§ Extrait du document:
Pourquoi ne pas prendre mes médicaments avec un jus de pamplemousse ?
Parce que le pamplemousse diminue l’activité des enzymes impliquées dans le métabolisme du médicament (cytochromes P450 : CYP). C’est aussi le cas de l’alcool en prise chronique, du tabac, du millepertuis et de certains médicaments qui entrent en interaction avec le traitement. Ces inhibiteurs de l’activité des CYP, en ralentissant le métabolisme de certains médicaments, peuvent, par augmentation de leurs concentrations plasmatiques, majorer le risque d’effets indésirables avec des conséquences parfois graves (torsade de pointe avec divers neuroleptiques, rhabdomyolyse avec les statines…).
Christine Dumesnil, infirmière libérale à Toulouse (Haute-Garonne)

§ Exercices:
[A] Renvoyez le passage de l'extrait sur le pamplemousse et les médicaments compris entre « Parce que le » et « avec les statines…). », bornes incluses.
[B] D'après l'extrait sur le pamplemousse et les médicaments, de quelles enzymes le pamplemousse diminue-t-il l'activité ?
[C] Résumez en deux phrases l'extrait sur le pamplemousse et les médicaments.

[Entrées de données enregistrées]
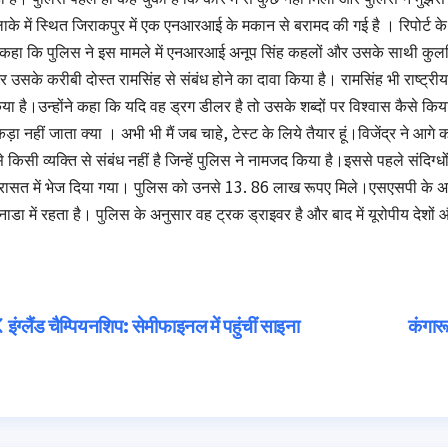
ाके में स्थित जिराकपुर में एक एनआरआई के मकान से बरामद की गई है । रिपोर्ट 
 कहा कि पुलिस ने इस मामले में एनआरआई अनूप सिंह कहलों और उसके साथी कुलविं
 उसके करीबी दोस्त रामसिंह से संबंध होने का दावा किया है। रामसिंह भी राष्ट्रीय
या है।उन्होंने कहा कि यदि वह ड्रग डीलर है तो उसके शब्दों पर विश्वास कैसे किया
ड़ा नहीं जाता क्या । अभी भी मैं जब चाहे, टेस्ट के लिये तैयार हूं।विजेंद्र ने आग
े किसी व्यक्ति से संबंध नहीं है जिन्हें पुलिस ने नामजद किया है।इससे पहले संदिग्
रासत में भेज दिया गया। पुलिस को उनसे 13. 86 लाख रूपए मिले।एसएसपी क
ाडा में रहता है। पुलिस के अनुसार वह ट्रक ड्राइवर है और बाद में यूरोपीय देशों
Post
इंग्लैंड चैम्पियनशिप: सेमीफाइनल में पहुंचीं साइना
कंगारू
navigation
...
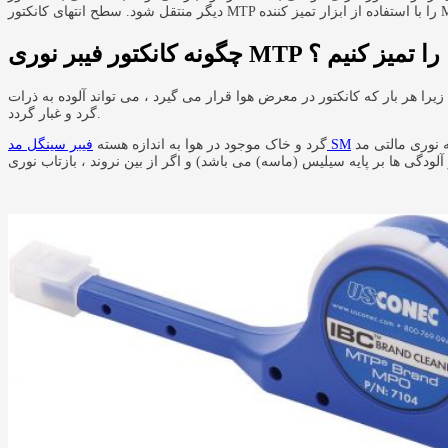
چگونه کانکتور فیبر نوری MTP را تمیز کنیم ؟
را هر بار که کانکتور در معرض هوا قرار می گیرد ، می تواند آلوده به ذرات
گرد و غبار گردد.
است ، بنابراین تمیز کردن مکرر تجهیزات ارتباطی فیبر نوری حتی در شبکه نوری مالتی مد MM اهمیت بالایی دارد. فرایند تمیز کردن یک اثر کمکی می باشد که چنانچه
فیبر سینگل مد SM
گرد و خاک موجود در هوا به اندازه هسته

§ Corrigés:
[A]
Parce que le pamplemousse diminue l’activité des enzymes impliquées dans le métabolisme du médicament (cytochromes P450 : CYP). C’est aussi le cas de l’alcool en prise chronique, du tabac, du millepertuis et de certains médicaments qui entrent en interaction avec le traitement. Ces inhibiteurs de l’activité des CYP, en ralentissant le métabolisme de certains médicaments, peuvent, par augmentation de leurs concentrations plasmatiques, majorer le risque d’effets indésirables avec des conséquences parfois graves (torsade de pointe avec divers neuroleptiques, rhabdomyolyse avec les statines…).

[B] Les enzymes impliquées dans le métabolisme du médicament, les cytochromes P450 (CYP).

[C] Le pamplemousse diminue l'activité des cytochromes P450 (CYP), enzymes impliquées dans le métabolisme des médicaments, tout comme l'alcool en prise chronique, le tabac, le millepertuis et certains médicaments. En ralentissant ce métabolisme, ces inhibiteurs peuvent augmenter les concentrations plasmatiques de certains médicaments et majorer le risque d'effets indésirables parfois graves, comme une torsade de pointe avec divers neuroleptiques ou une rhabdomyolyse avec les statines.